> **How to complete this task**
When a line in the listing contains the string "wedding", pick it out and copy it.

> **Provided records**
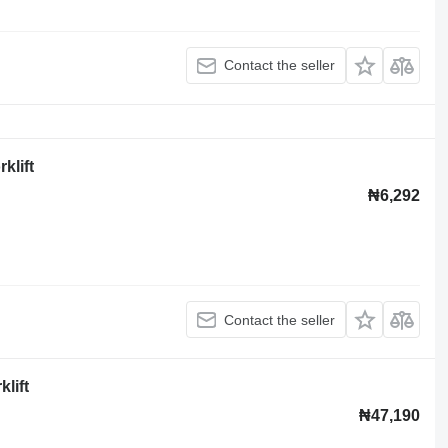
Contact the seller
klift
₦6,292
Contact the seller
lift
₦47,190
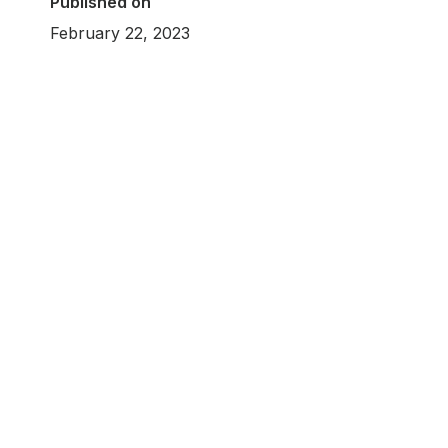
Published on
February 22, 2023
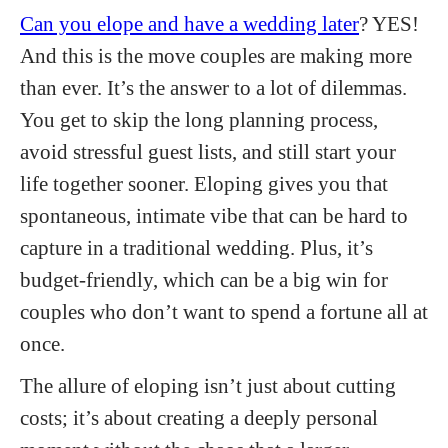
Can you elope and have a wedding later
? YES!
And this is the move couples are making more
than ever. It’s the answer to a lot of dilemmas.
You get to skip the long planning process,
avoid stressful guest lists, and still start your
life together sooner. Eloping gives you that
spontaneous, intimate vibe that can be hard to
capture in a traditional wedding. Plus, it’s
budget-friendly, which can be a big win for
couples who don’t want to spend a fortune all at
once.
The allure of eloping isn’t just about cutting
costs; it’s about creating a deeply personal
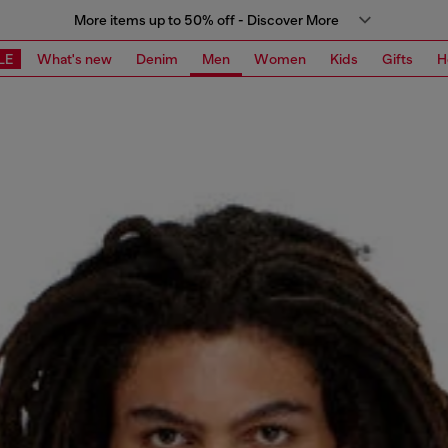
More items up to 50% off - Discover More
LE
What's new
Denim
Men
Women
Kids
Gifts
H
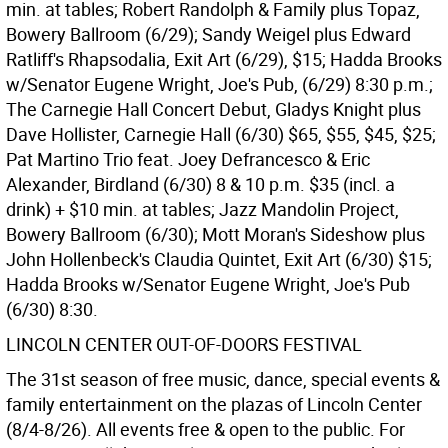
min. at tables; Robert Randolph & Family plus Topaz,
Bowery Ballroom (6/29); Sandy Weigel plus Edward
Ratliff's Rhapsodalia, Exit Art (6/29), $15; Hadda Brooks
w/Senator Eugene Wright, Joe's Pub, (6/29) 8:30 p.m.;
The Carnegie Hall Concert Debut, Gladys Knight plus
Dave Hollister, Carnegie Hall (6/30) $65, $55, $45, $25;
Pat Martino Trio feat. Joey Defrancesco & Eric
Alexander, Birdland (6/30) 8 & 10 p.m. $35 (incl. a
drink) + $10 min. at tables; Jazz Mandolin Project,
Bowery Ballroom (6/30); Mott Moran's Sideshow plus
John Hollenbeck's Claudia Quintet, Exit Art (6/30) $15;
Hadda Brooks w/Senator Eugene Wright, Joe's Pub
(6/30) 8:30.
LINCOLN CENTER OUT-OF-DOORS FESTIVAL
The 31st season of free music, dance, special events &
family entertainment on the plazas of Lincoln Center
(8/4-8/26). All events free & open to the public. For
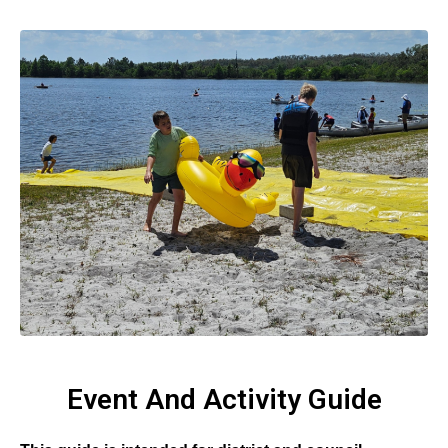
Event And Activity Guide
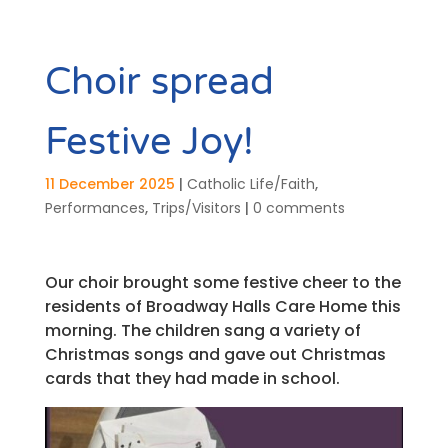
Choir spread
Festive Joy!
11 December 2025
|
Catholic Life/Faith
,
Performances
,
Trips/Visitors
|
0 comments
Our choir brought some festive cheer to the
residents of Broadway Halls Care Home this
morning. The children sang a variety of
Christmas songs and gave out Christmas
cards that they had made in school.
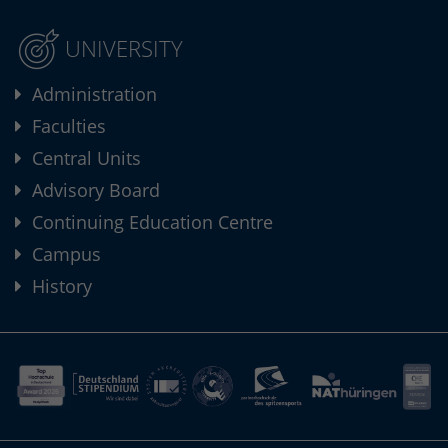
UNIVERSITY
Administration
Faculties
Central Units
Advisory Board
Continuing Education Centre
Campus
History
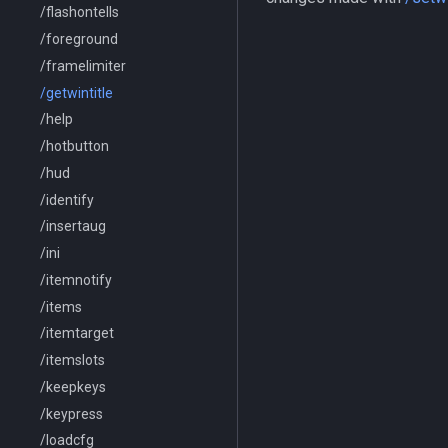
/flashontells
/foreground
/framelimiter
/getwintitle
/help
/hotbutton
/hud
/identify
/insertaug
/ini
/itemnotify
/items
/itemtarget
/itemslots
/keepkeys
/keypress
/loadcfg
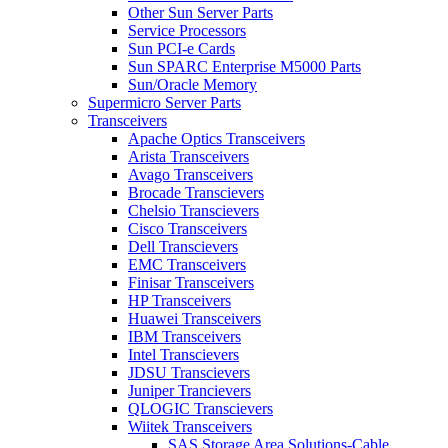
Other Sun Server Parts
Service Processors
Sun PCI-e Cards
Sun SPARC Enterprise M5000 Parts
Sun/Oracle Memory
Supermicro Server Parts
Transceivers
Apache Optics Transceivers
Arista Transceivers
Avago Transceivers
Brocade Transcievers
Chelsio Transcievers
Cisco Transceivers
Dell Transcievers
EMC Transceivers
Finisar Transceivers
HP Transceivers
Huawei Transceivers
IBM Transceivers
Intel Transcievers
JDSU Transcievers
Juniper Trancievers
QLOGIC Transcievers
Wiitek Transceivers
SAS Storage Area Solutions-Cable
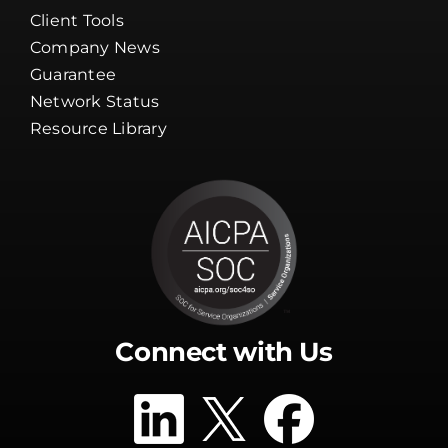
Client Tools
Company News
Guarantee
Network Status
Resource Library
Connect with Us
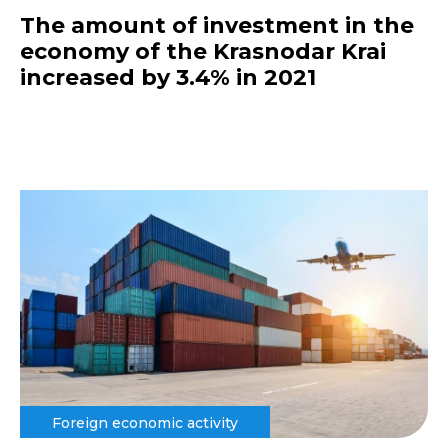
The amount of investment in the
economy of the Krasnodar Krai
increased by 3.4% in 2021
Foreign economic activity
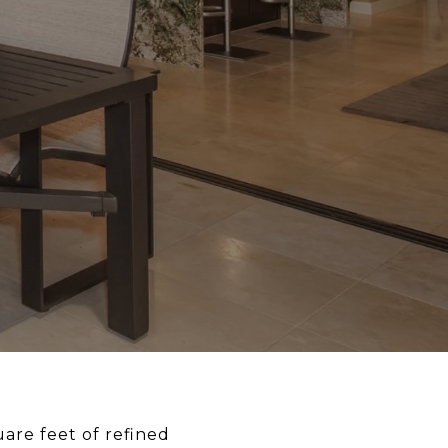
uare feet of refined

> **Exercise answer**
Can you elope and have a wedding later
capture in a traditional wedding. Plus, it’s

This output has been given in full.